(Transcribed page contents)
━━━━━━━━━━━━━━━━━━━━━━━━━━━━━━
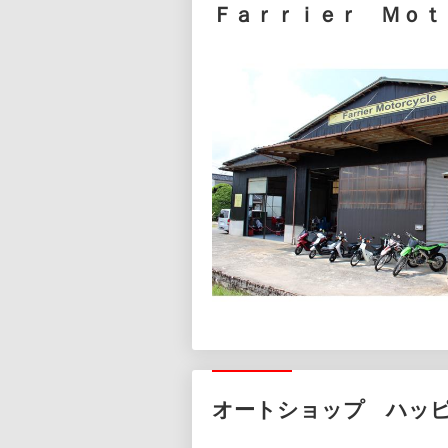
Ｆａｒｒｉｅｒ Ｍｏｔ
オートショップ ハッ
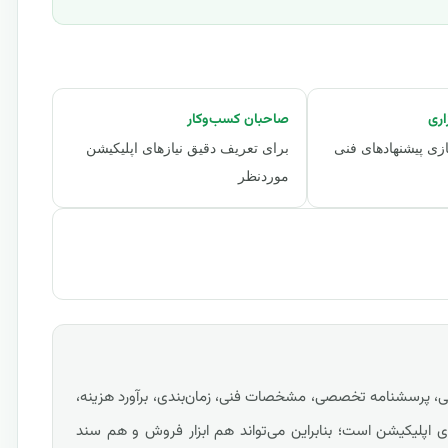
اری
صاحبان کسب‌وکار
زی پیشنهادهای فنی
برای تعریف دقیق نیازهای اپلیکیشن
موردنظر
، پرسشنامه تخصصی، مشخصات فنی، زمان‌بندی، برآورد هزینه،
 اپلیکیشن است؛ بنابراین می‌تواند هم ابزار فروش و هم سند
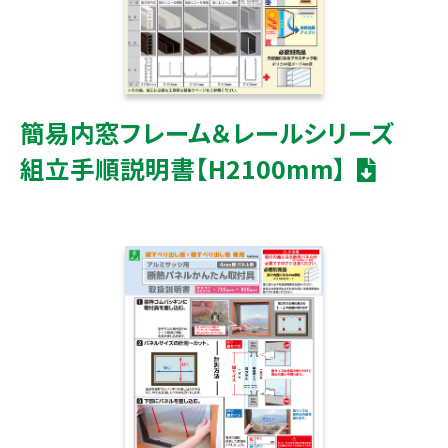
簡易内窓フレーム＆レールシリーズ
組立手順説明書【H2100mm】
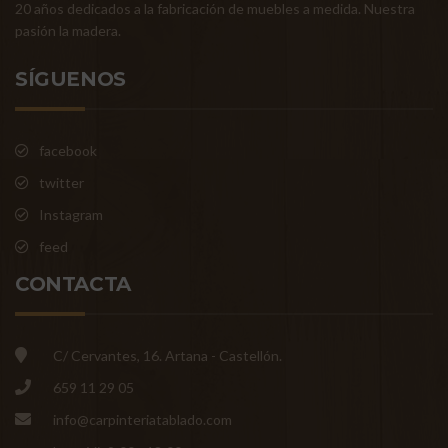
20 años dedicados a la fabricación de muebles a medida. Nuestra
pasión la madera.
SÍGUENOS
facebook
twitter
Instagram
feed
CONTACTA
C/ Cervantes, 16. Artana - Castellón.
659 11 29 05
info@carpinteriatablado.com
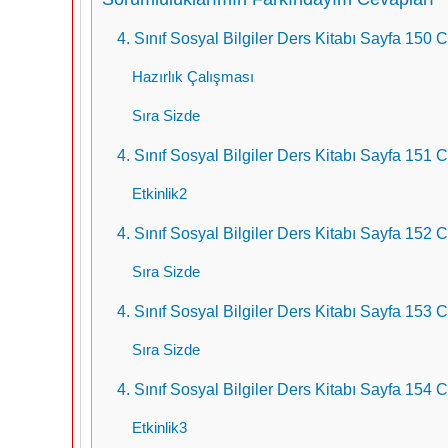
4. Sınıf Sosyal Bilgiler Ders Kitabı Sayfa 150
Hazırlık Çalışması
Sıra Sizde
4. Sınıf Sosyal Bilgiler Ders Kitabı Sayfa 151
Etkinlik2
4. Sınıf Sosyal Bilgiler Ders Kitabı Sayfa 152
Sıra Sizde
4. Sınıf Sosyal Bilgiler Ders Kitabı Sayfa 153
Sıra Sizde
4. Sınıf Sosyal Bilgiler Ders Kitabı Sayfa 154
Etkinlik3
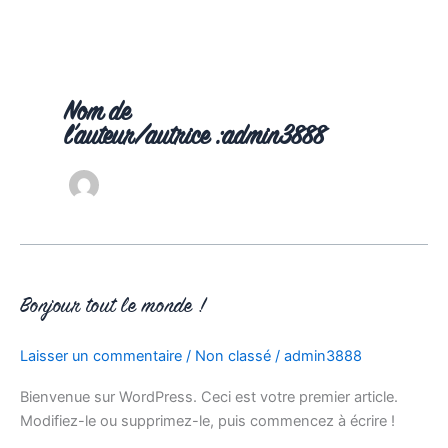
Aller
au
contenu
Nom de
l’auteur/autrice :admin3888
Bonjour
Bonjour tout le monde !
tout
le
Laisser un commentaire
/
Non classé
/
admin3888
monde !
Bienvenue sur WordPress. Ceci est votre premier article.
Modifiez-le ou supprimez-le, puis commencez à écrire !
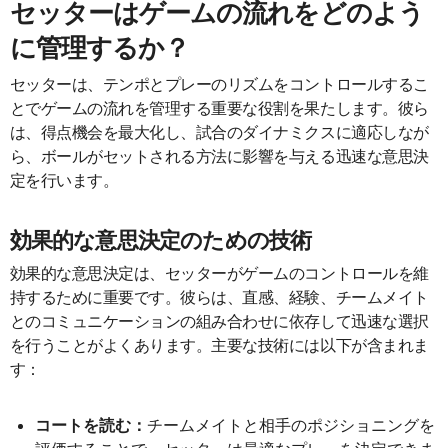
セッターはゲームの流れをどのよう
に管理するか？
セッターは、テンポとプレーのリズムをコントロールするこ
とでゲームの流れを管理する重要な役割を果たします。彼ら
は、得点機会を最大化し、試合のダイナミクスに適応しなが
ら、ボールがセットされる方法に影響を与える迅速な意思決
定を行います。
効果的な意思決定のための技術
効果的な意思決定は、セッターがゲームのコントロールを維
持するために重要です。彼らは、直感、経験、チームメイト
とのコミュニケーションの組み合わせに依存して迅速な選択
を行うことがよくあります。主要な技術には以下が含まれま
す：
コートを読む：
チームメイトと相手のポジショニングを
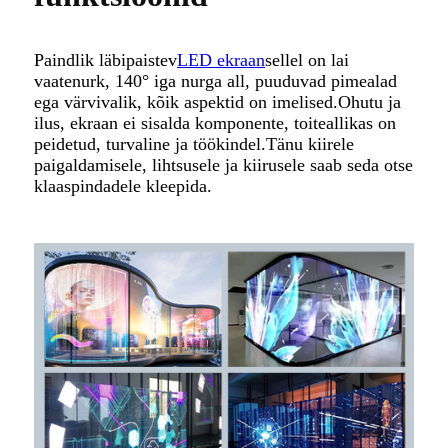
Paindlik läbipaistev
LED ekraan
sellel on lai
vaatenurk, 140° iga nurga all, puuduvad pimealad
ega värvivalik, kõik aspektid on imelised.Ohutu ja
ilus, ekraan ei sisalda komponente, toiteallikas on
peidetud, turvaline ja töökindel.Tänu kiirele
paigaldamisele, lihtsusele ja kiirusele saab seda otse
klaaspindadele kleepida.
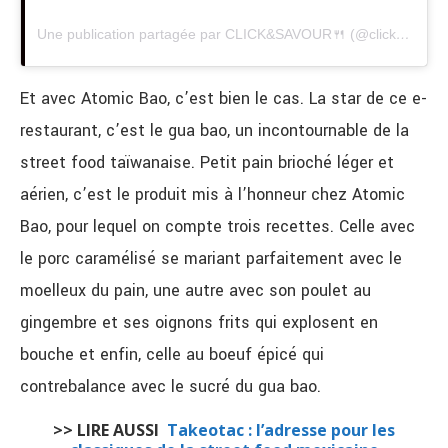
Une publication partagée par CLICK&SAVOUR🍴 (@clickandsavour)
Et avec Atomic Bao, c’est bien le cas. La star de ce e-
restaurant, c’est le gua bao, un incontournable de la
street food taïwanaise. Petit pain brioché léger et
aérien, c’est le produit mis à l’honneur chez Atomic
Bao, pour lequel on compte trois recettes. Celle avec
le porc caramélisé se mariant parfaitement avec le
moelleux du pain, une autre avec son poulet au
gingembre et ses oignons frits qui explosent en
bouche et enfin, celle au boeuf épicé qui
contrebalance avec le sucré du gua bao.
>> LIRE AUSSI
Takeotac : l’adresse pour les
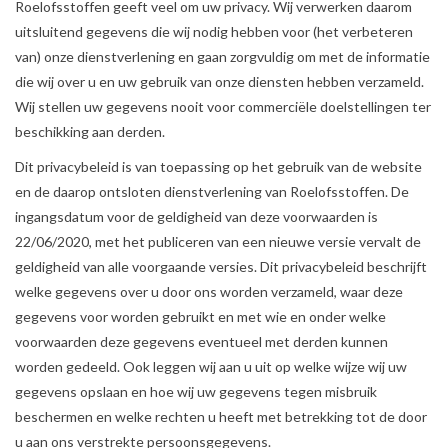
Roelofsstoffen geeft veel om uw privacy. Wij verwerken daarom
uitsluitend gegevens die wij nodig hebben voor (het verbeteren
van) onze dienstverlening en gaan zorgvuldig om met de informatie
die wij over u en uw gebruik van onze diensten hebben verzameld.
Wij stellen uw gegevens nooit voor commerciële doelstellingen ter
beschikking aan derden.
Dit privacybeleid is van toepassing op het gebruik van de website
en de daarop ontsloten dienstverlening van Roelofsstoffen. De
ingangsdatum voor de geldigheid van deze voorwaarden is
22/06/2020, met het publiceren van een nieuwe versie vervalt de
geldigheid van alle voorgaande versies. Dit privacybeleid beschrijft
welke gegevens over u door ons worden verzameld, waar deze
gegevens voor worden gebruikt en met wie en onder welke
voorwaarden deze gegevens eventueel met derden kunnen
worden gedeeld. Ook leggen wij aan u uit op welke wijze wij uw
gegevens opslaan en hoe wij uw gegevens tegen misbruik
beschermen en welke rechten u heeft met betrekking tot de door
u aan ons verstrekte persoonsgegevens.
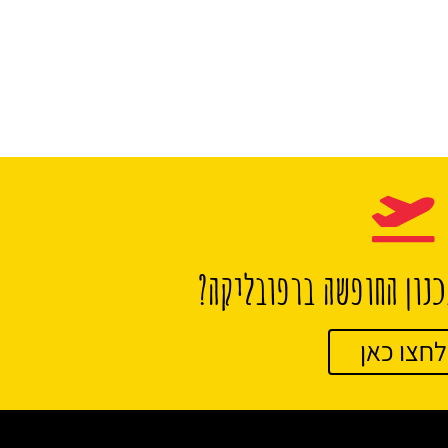
נון החופשה ברפובליקה?
לחצו כאן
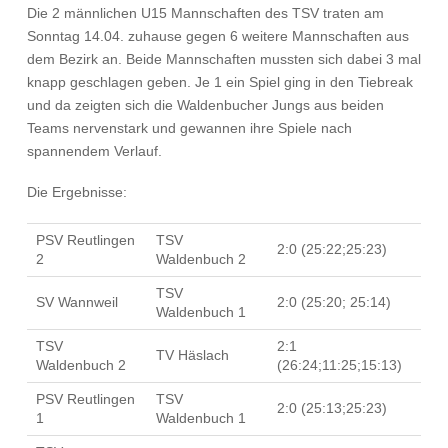
Die 2 männlichen U15 Mannschaften des TSV traten am
Sonntag 14.04. zuhause gegen 6 weitere Mannschaften aus
dem Bezirk an. Beide Mannschaften mussten sich dabei 3 mal
knapp geschlagen geben. Je 1 ein Spiel ging in den Tiebreak
und da zeigten sich die Waldenbucher Jungs aus beiden
Teams nervenstark und gewannen ihre Spiele nach
spannendem Verlauf.
Die Ergebnisse:
PSV Reutlingen
TSV
2:0 (25:22;25:23)
2
Waldenbuch 2
TSV
SV Wannweil
2:0 (25:20; 25:14)
Waldenbuch 1
TSV
2:1
TV Häslach
Waldenbuch 2
(26:24;11:25;15:13)
PSV Reutlingen
TSV
2:0 (25:13;25:23)
1
Waldenbuch 1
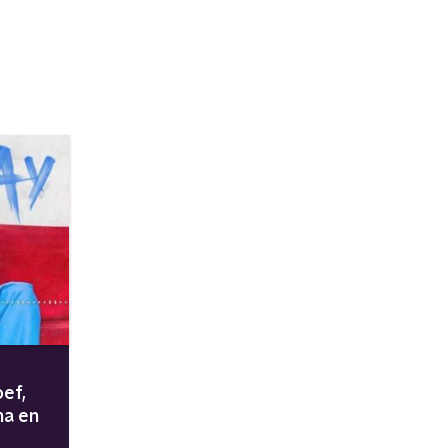
ef,
na en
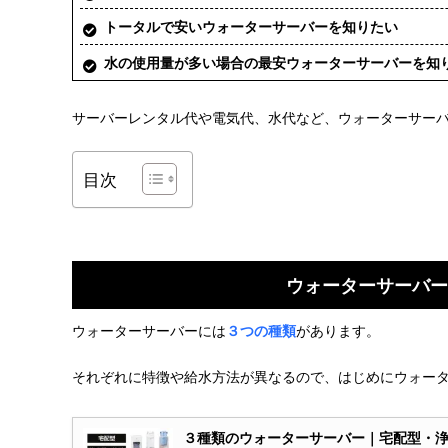
トータルで安いウォーターサーバーを知りたい
水の使用量が多い場合の最安ウォーターサーバーを知
サーバーレンタル代や電気代、水代など、ウォーターサー
目次
ウォーターサーバー
ウォーターサーバーには
３つの種類
があります。
それぞれに特徴や給水方法が異なるので、はじめにウォー
３種類のウォーターサーバー｜宅配型・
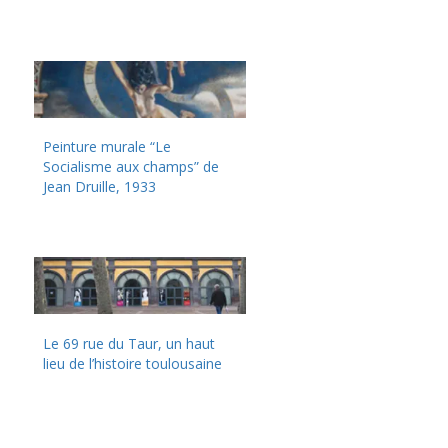
Peinture murale “Le
Socialisme aux champs” de
Jean Druille, 1933
Le 69 rue du Taur, un haut
lieu de l’histoire toulousaine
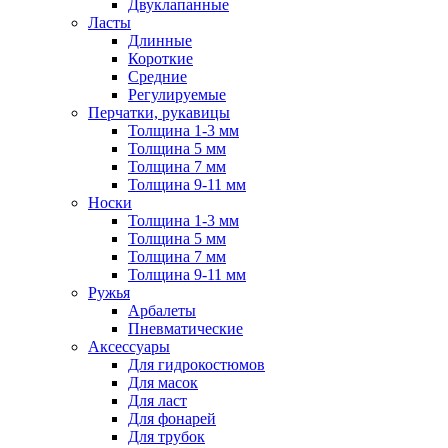
Двуклапанные
Ласты
Длинные
Короткие
Средние
Регулируемые
Перчатки, рукавицы
Толщина 1-3 мм
Толщина 5 мм
Толщина 7 мм
Толщина 9-11 мм
Носки
Толщина 1-3 мм
Толщина 5 мм
Толщина 7 мм
Толщина 9-11 мм
Ружья
Арбалеты
Пневматические
Аксессуары
Для гидрокостюмов
Для масок
Для ласт
Для фонарей
Для трубок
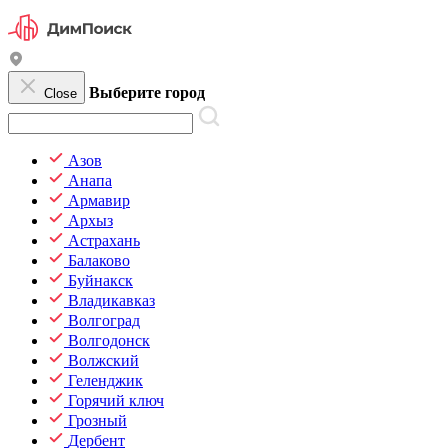
Выберите город
Close
Азов
Анапа
Армавир
Архыз
Астрахань
Балаково
Буйнакск
Владикавказ
Волгоград
Волгодонск
Волжский
Геленджик
Горячий ключ
Грозный
Дербент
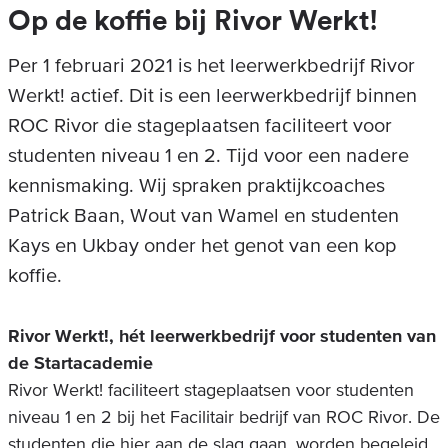
Op de koffie bij Rivor Werkt!
Per 1 februari 2021 is het leerwerkbedrijf Rivor
Werkt! actief. Dit is een leerwerkbedrijf binnen
ROC Rivor die stageplaatsen faciliteert voor
studenten niveau 1 en 2. Tijd voor een nadere
kennismaking. Wij spraken praktijkcoaches
Patrick Baan, Wout van Wamel en studenten
Kays en Ukbay onder het genot van een kop
koffie.
Rivor Werkt!, hét leerwerkbedrijf voor studenten van
de Startacademie
Rivor Werkt! faciliteert stageplaatsen voor studenten
niveau 1 en 2 bij het Facilitair bedrijf van ROC Rivor. De
studenten die hier aan de slag gaan, worden begeleid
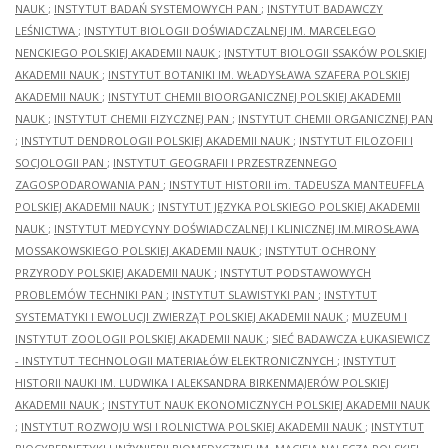
NAUK
;
INSTYTUT BADAŃ SYSTEMOWYCH PAN
;
INSTYTUT BADAWCZY
LEŚNICTWA
;
INSTYTUT BIOLOGII DOŚWIADCZALNEJ IM. MARCELEGO
NENCKIEGO POLSKIEJ AKADEMII NAUK
;
INSTYTUT BIOLOGII SSAKÓW POLSKIEJ
AKADEMII NAUK
;
INSTYTUT BOTANIKI IM. WŁADYSŁAWA SZAFERA POLSKIEJ
AKADEMII NAUK
;
INSTYTUT CHEMII BIOORGANICZNEJ POLSKIEJ AKADEMII
NAUK
;
INSTYTUT CHEMII FIZYCZNEJ PAN
;
INSTYTUT CHEMII ORGANICZNEJ PAN
;
INSTYTUT DENDROLOGII POLSKIEJ AKADEMII NAUK
;
INSTYTUT FILOZOFII I
SOCJOLOGII PAN
;
INSTYTUT GEOGRAFII I PRZESTRZENNEGO
ZAGOSPODAROWANIA PAN
;
INSTYTUT HISTORII im. TADEUSZA MANTEUFFLA
POLSKIEJ AKADEMII NAUK
;
INSTYTUT JĘZYKA POLSKIEGO POLSKIEJ AKADEMII
NAUK
;
INSTYTUT MEDYCYNY DOŚWIADCZALNEJ I KLINICZNEJ IM.MIROSŁAWA
MOSSAKOWSKIEGO POLSKIEJ AKADEMII NAUK
;
INSTYTUT OCHRONY
PRZYRODY POLSKIEJ AKADEMII NAUK
;
INSTYTUT PODSTAWOWYCH
PROBLEMÓW TECHNIKI PAN
;
INSTYTUT SLAWISTYKI PAN
;
INSTYTUT
SYSTEMATYKI I EWOLUCJI ZWIERZĄT POLSKIEJ AKADEMII NAUK
;
MUZEUM I
INSTYTUT ZOOLOGII POLSKIEJ AKADEMII NAUK
;
SIEĆ BADAWCZA ŁUKASIEWICZ
- INSTYTUT TECHNOLOGII MATERIAŁÓW ELEKTRONICZNYCH
;
INSTYTUT
HISTORII NAUKI IM. LUDWIKA I ALEKSANDRA BIRKENMAJERÓW POLSKIEJ
AKADEMII NAUK
;
INSTYTUT NAUK EKONOMICZNYCH POLSKIEJ AKADEMII NAUK
;
INSTYTUT ROZWOJU WSI I ROLNICTWA POLSKIEJ AKADEMII NAUK
;
INSTYTUT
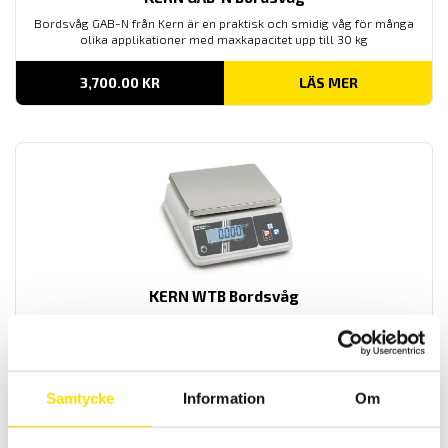
Bordsvåg GAB-N från Kern är en praktisk och smidig våg för många
olika applikationer med maxkapacitet upp till 30 kg
3,700.00
KR
LÄS MER
KERN WTB Bordsvåg
Bordsvågen WTB från Kern är en kompakt och smidig våg med en
maxkapacitet upp till 30 kg
3,350.00
KR
LÄS MER
Samtycke
Information
Om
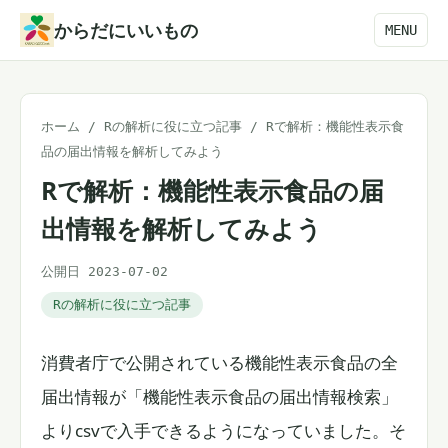
本
からだにいいもの
MENU
文
へ
ス
ホーム
/
Rの解析に役に立つ記事
/
Rで解析：機能性表示食
キ
品の届出情報を解析してみよう
ッ
Rで解析：機能性表示食品の届
プ
出情報を解析してみよう
公開日 2023-07-02
Rの解析に役に立つ記事
消費者庁で公開されている機能性表示食品の全
届出情報が「機能性表示食品の届出情報検索」
よりcsvで入手できるようになっていました。そ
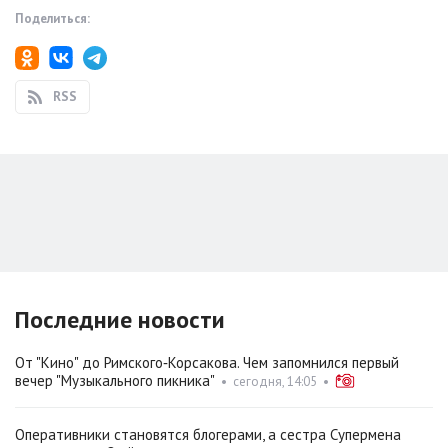
Поделиться:
RSS
Последние новости
От "Кино" до Римского‑Корсакова. Чем запомнился первый
вечер "Музыкального пикника"
•
сегодня, 14:05
•
Оперативники становятся блогерами, а сестра Супермена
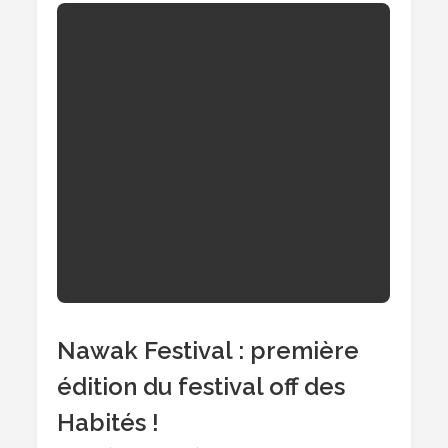
2017
Au
Saintonge
!
Nawak Festival : première
édition du festival off des
Habités !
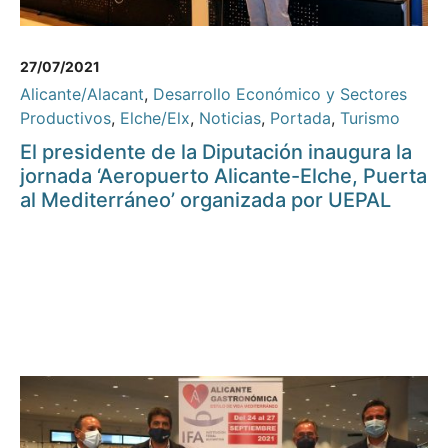
27/07/2021
Alicante/Alacant
,
Desarrollo Económico y Sectores
Productivos
,
Elche/Elx
,
Noticias
,
Portada
,
Turismo
El presidente de la Diputación inaugura la
jornada ‘Aeropuerto Alicante-Elche, Puerta
al Mediterráneo’ organizada por UEPAL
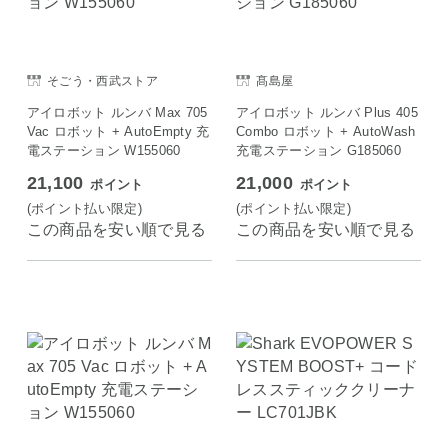
そごう・西武ストア
髙島屋
アイロボット ルンバ Max 705
アイロボット ルンバ Plus 405
Vac ロボット + AutoEmpty 充
Combo ロボット + AutoWash
電ステーション W155060
充電ステーション G185060
21,100
21,000
ポイント
ポイント
(ポイント払い限定)
(ポイント払い限定)
この商品を安い順で見る
この商品を安い順で見る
━━━━━━━━━━━━━━━━━━━━━━━━━━━━━━
**Assignment**
Quote the lines in the entries above, starting at the line containing "Une publication partagée" and ending at the line containing "contrebalance avec le sucré du gua bao.".

**Task output**
Une publication partagée par CLICK&SAVOUR🍴 (@clickandsavour)
Et avec Atomic Bao, c’est bien le cas. La star de ce e-
restaurant, c’est le gua bao, un incontournable de la
street food taïwanaise. Petit pain brioché léger et
aérien, c’est le produit mis à l’honneur chez Atomic
Bao, pour lequel on compte trois recettes. Celle avec
le porc caramélisé se mariant parfaitement avec le
moelleux du pain, une autre avec son poulet au
gingembre et ses oignons frits qui explosent en
bouche et enfin, celle au boeuf épicé qui
contrebalance avec le sucré du gua bao.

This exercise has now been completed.